TASK DIRECTIONS:
Look through the listing below for the word "available" and copy every line where it occurs.
** Opening RECORDS SHOWN block **
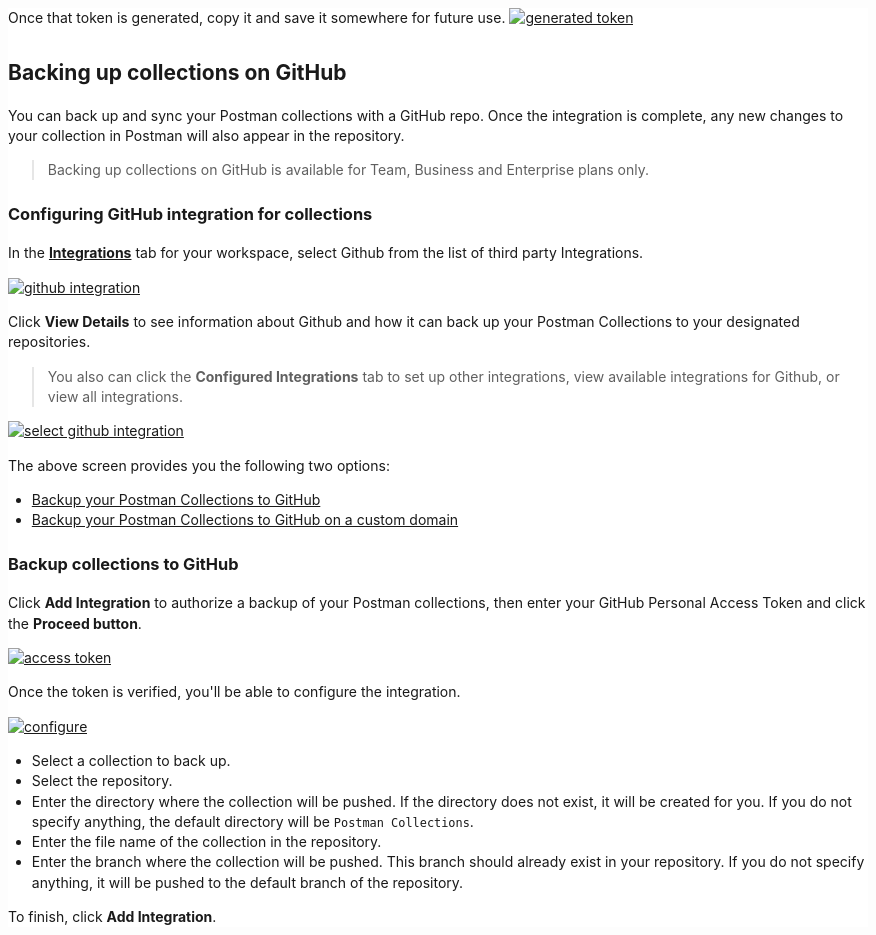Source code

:Once that token is generated, copy it and save it somewhere for future use.
[![generated token](https://assets.postman.com/postman-docs/WS-integrations-github-generated-token.png)](https://assets.postman.com/postman-docs/WS-integrations-github-generated-token.png)

## Backing up collections on GitHub

 You can back up and sync your Postman collections with a GitHub repo. Once the integration is complete, any new changes to your collection in Postman will also appear in the repository.

 > Backing up collections on GitHub is available for Team, Business and Enterprise plans only.

### Configuring GitHub integration for collections

In the **[Integrations](https://go.postman.co/workspaces)** tab for your workspace, select Github from the list of third party Integrations.

[![github integration](https://assets.postman.com/postman-docs/integrations-github1.png)](https://assets.postman.com/postman-docs/integrations-github1.png)

Click **View Details** to see information about Github and how it can back up your Postman Collections to your designated repositories.

> You also can click the **Configured Integrations** tab to set up other integrations, view available integrations for Github, or view all integrations.

[![select github integration](https://assets.postman.com/postman-docs/GitHub_Integrations1.png)](https://assets.postman.com/postman-docs/GitHub_Integrations1.png)

The above screen provides you the following two options:

* [Backup your Postman Collections to GitHub](#backup-collections-to-github)
* [Backup your Postman Collections to GitHub on a custom domain](#backup-collections-to-github-on-custom-domain)

### Backup collections to GitHub

Click **Add Integration** to authorize a backup of your Postman collections, then enter your GitHub Personal Access Token and click the **Proceed button**.

[![access token](https://assets.postman.com/postman-docs/WS-integrations-github-access-token.png)](https://assets.postman.com/postman-docs/WS-integrations-github-access-token.png)

Once the token is verified, you'll be able to configure the integration.

[![configure](https://assets.postman.com/postman-docs/WS-integrations-github-configure.png)](https://assets.postman.com/postman-docs/WS-integrations-github-configure.png)

* Select a collection to back up.
* Select the repository.
* Enter the directory where the collection will be pushed. If the directory does not exist, it will be created for you. If you do not specify anything, the default directory will be `Postman Collections`.
* Enter the file name of the collection in the repository.
* Enter the branch where the collection will be pushed. This branch should already exist in your repository. If you do not specify anything, it will be pushed to the default branch of the repository.

To finish, click **Add Integration**.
** Closing RECORDS SHOWN block **
OUTPUT OF THE TASK:
 > Backing up collections on GitHub is available for Team, Business and Enterprise plans only.
> You also can click the **Configured Integrations** tab to set up other integrations, view available integrations for Github, or view all integrations.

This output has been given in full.